**WHAT THIS TASK INVOLVES:**
The records follow. Retype them without a single change.

**EXTRACTED MATERIAL:**
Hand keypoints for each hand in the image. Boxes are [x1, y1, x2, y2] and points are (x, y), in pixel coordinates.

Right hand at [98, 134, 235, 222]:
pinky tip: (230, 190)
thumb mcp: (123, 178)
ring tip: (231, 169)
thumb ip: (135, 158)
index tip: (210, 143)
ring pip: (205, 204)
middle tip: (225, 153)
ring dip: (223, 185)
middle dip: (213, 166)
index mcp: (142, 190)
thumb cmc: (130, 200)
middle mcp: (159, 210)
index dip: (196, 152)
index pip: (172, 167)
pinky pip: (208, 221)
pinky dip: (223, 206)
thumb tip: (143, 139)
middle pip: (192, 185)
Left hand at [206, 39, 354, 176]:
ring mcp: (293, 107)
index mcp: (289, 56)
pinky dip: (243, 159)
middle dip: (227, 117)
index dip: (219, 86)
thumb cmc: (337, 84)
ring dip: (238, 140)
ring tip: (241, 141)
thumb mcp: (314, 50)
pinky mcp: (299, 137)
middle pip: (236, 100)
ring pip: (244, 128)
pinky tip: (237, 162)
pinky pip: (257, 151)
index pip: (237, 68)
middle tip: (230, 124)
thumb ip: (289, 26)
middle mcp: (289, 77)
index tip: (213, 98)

**RESULT BELOW:**
Hand keypoints for each hand in the image. Boxes are [x1, y1, x2, y2] and points are (x, y), in pixel coordinates.

Right hand at [98, 134, 235, 222]:
pinky tip: (230, 190)
thumb mcp: (123, 178)
ring tip: (231, 169)
thumb ip: (135, 158)
index tip: (210, 143)
ring pip: (205, 204)
middle tip: (225, 153)
ring dip: (223, 185)
middle dip: (213, 166)
index mcp: (142, 190)
thumb cmc: (130, 200)
middle mcp: (159, 210)
index dip: (196, 152)
index pip: (172, 167)
pinky pip: (208, 221)
pinky dip: (223, 206)
thumb tip: (143, 139)
middle pip: (192, 185)
Left hand at [206, 39, 354, 176]:
ring mcp: (293, 107)
index mcp: (289, 56)
pinky dip: (243, 159)
middle dip: (227, 117)
index dip: (219, 86)
thumb cmc: (337, 84)
ring dip: (238, 140)
ring tip: (241, 141)
thumb mcp: (314, 50)
pinky mcp: (299, 137)
middle pip: (236, 100)
ring pip: (244, 128)
pinky tip: (237, 162)
pinky pip: (257, 151)
index pip: (237, 68)
middle tip: (230, 124)
thumb ip: (289, 26)
middle mcp: (289, 77)
index tip: (213, 98)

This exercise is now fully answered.